Calculate M=AC+CA ?

[loveislonely]

Hello,

 

I am facing a problem now. Any one can help?

 

A and C are two real n*n matrices, while A is a symmetrical matrix and C is not. Now I need to calculate a matrix M, which satisfies M=AC+CA, on computer. Since C is not symmetrical, so far I have to use the same matrix multiplication routine twice to get the results of AC and CA, respectively. I am wondering whether there is a way that I can use the matrix multiplication routine only once and get the matrix M.

 

Thank you a lot.

[Bignose]

I don't really see how since with matrix multiplication in general [math] \mathbf{AC} \neq \mathbf{CA}[/math].

 

I looked at something like [math] ({\mathbf{CA}}^T)^T = (\mathbf{A}^T \mathbf{C}^T)^T = (\mathbf{A} \mathbf{C}^T)^T [/math] but you still have to compute the [math] (\mathbf{A} \mathbf{C}^T) [/math] which doesn't appear to save anything.

 

For that matter, even if both A & B are symmetric, in general [math] \mathbf{AB} \neq \mathbf{BA}[/math]. [math] \mathbf{AB} = (\mathbf{BA})^T[/math]

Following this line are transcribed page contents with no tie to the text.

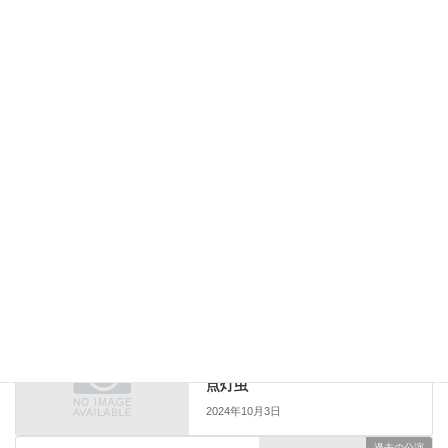
過去の公演
カテゴリー
過去の公演
前の記事
点灯虫
2024年10月3日
過去の公演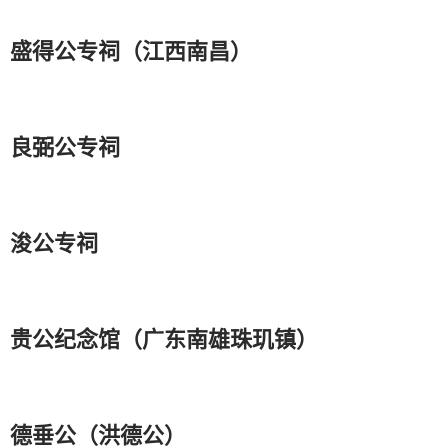
盛得公专祠（江西南昌）
良弼公专祠
浚公专祠
贵公纪念馆（广东南雄珠玑镇）
德垂公（洪德公）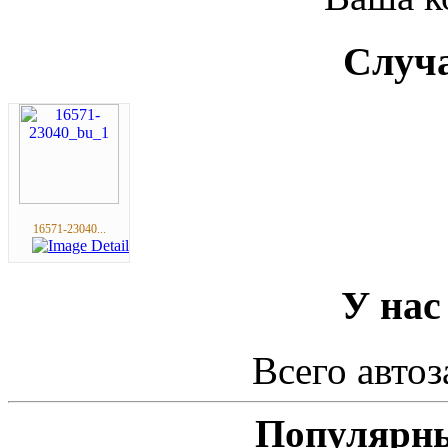
Случа
16571-23040...
У нас
Всего автоз
Популярны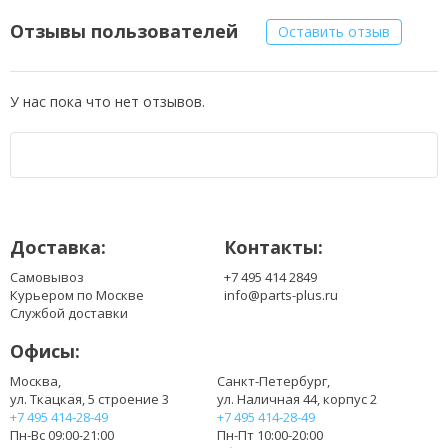
Отзывы пользователей
Оставить отзыв
У нас пока что нет отзывов.
Доставка:
Контакты:
Самовывоз
+7 495 414 2849
Курьером по Москве
info@parts-plus.ru
Службой доставки
Офисы:
Москва,
Санкт-Петербург,
ул. Ткацкая, 5 строение 3
ул. Наличная 44, корпус 2
+7 495 414-28-49
+7 495 414-28-49
Пн-Вс 09:00-21:00
Пн-Пт 10:00-20:00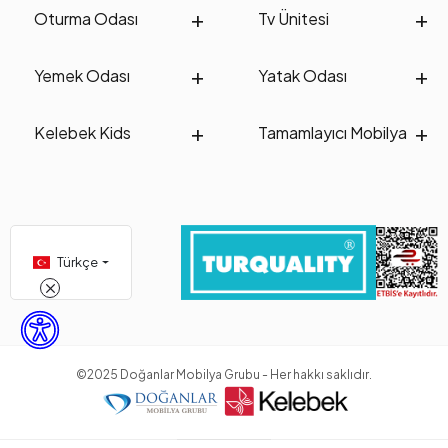
Oturma Odası
Tv Ünitesi
Yemek Odası
Yatak Odası
Kelebek Kids
Tamamlayıcı Mobilya
Türkçe
©2025 Doğanlar Mobilya Grubu - Her hakkı saklıdır.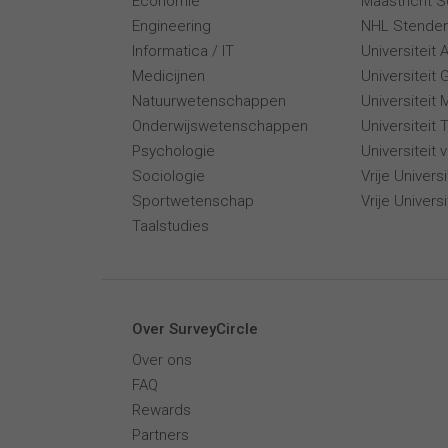
Economie
Maastricht 
Engineering
NHL Stende
Informatica / IT
Universiteit
Medicijnen
Universiteit 
Natuurwetenschappen
Universiteit 
Onderwijswetenschappen
Universiteit
Psychologie
Universiteit
Sociologie
Vrije Univer
Sportwetenschap
Vrije Univers
Taalstudies
Over SurveyCircle
Over ons
FAQ
Rewards
Partners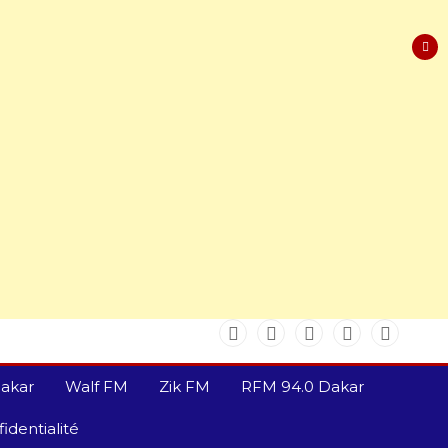
akar
Walf FM
Zik FM
RFM 94.0 Dakar
identialité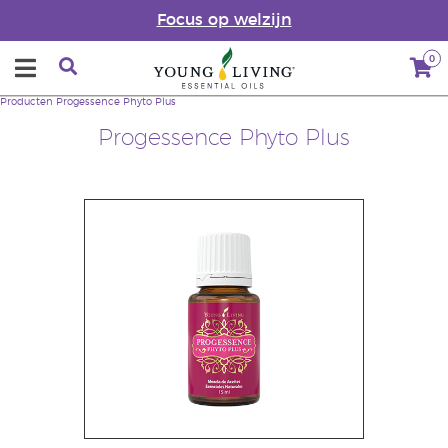
Focus op welzijn
0
Producten
Progessence Phyto Plus
Progessence Phyto Plus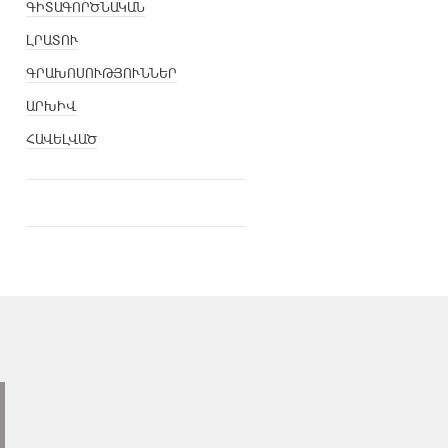
ԳԻՏԱԳՈՐԾՆԱԿԱՆ
ԼՐԱՏՈՒ
ԳՐԱԽՈՍՈՒԹՅՈՒՆՆԵՐ
ԱՐԽԻՎ
ՀԱՎԵԼՎԱԾ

Edited June 27, 2008 by Bignose

[loveislonely]

Hi, since using a matrix multiplication routine takes a long time especially when the matrices are very big, and in my program I have to use the matrix multiplication routine twice per loop, then after all the loops, it might take one day to get the result. That is why I wanted to find a way to reduce the number of matrix multiplication. I was wondering if there is a way that we can derive CA from AC (or AC from CA)? Thank you.

 

I don't really see how since with matrix multiplication in general [math] \mathbf{AC} \neq \mathbf{CA}[/math].

 

I looked at something like [math] ({\mathbf{CA}}^T)^T = (\mathbf{A}^T \mathbf{C}^T)^T = (\mathbf{A} \mathbf{C}^T)^T [/math] but you still have to compute the [math] (\mathbf{A} \mathbf{C}^T) [/math] which doesn't appear to save anything.

 

For that matter, even if both A & B are symmetric, in general [math] \mathbf{AB} \neq \mathbf{BA}[/math]. [math] \mathbf{AB} = (\mathbf{BA})^T[/math]

 

Yeah, you are right, if A and B are both symmetrical, I can easily derive BA from AB (BA=(AB)^T). The problem now is A is symmetrical but B is not. So I am wondering whether there is a way to reduce the number of matrix multiplication routine usage. Many thanks.

 

Since M=AC+CA, I am thinking whether there is a way to make it like M=A(C+C^T)? Thank you.

Edited June 27, 2008 by loveislonely

[Bignose]

I just don't see how. I'd look into some of the matrix multiplication routines that MATLAB uses. MATLAB is by and far the fastest matrix multiplication I've ever seen.